(DATA EXCERPT):
-----

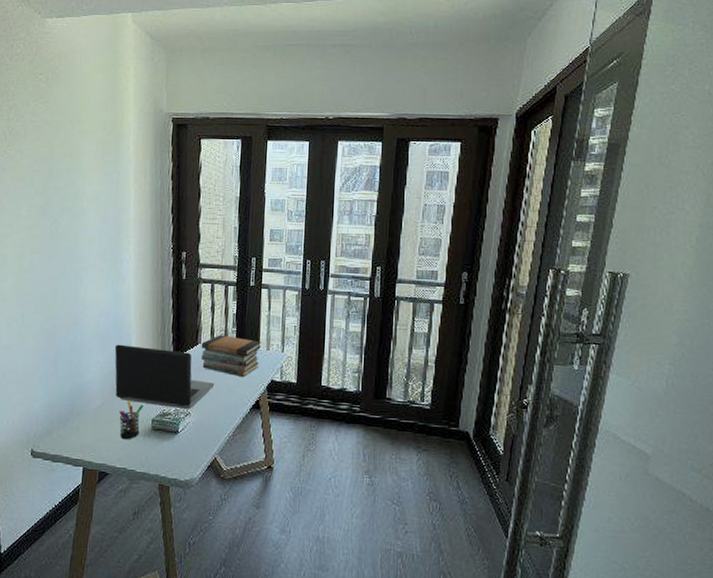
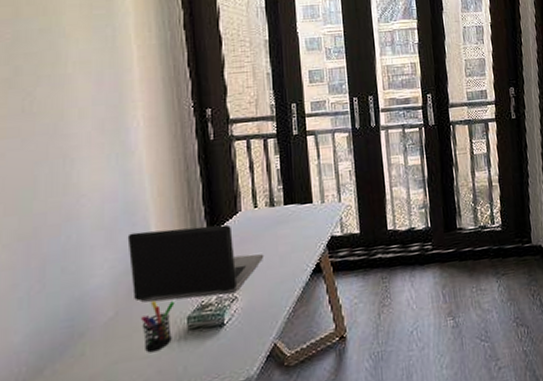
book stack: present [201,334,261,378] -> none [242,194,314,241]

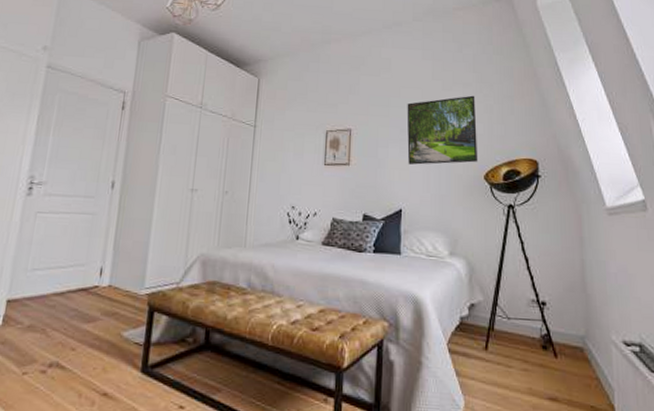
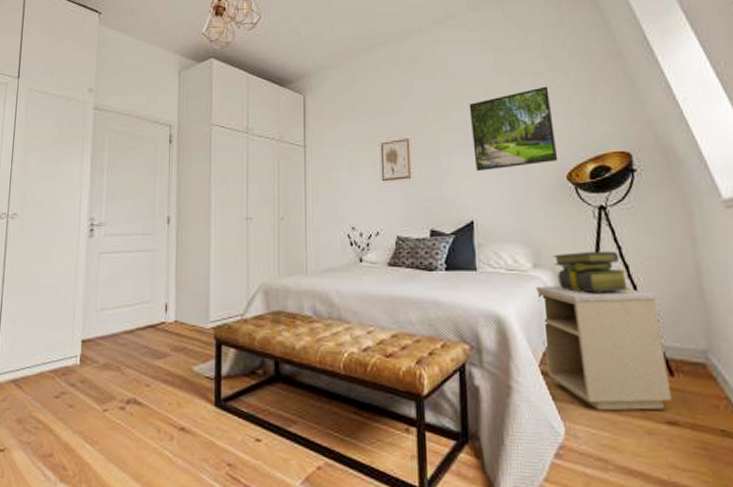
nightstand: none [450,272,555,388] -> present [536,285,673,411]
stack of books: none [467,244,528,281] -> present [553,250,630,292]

-----

(EXERCISE): Determine how many lines above contain "stack" and respond with that number only.

(WRITTEN RESPONSE): 2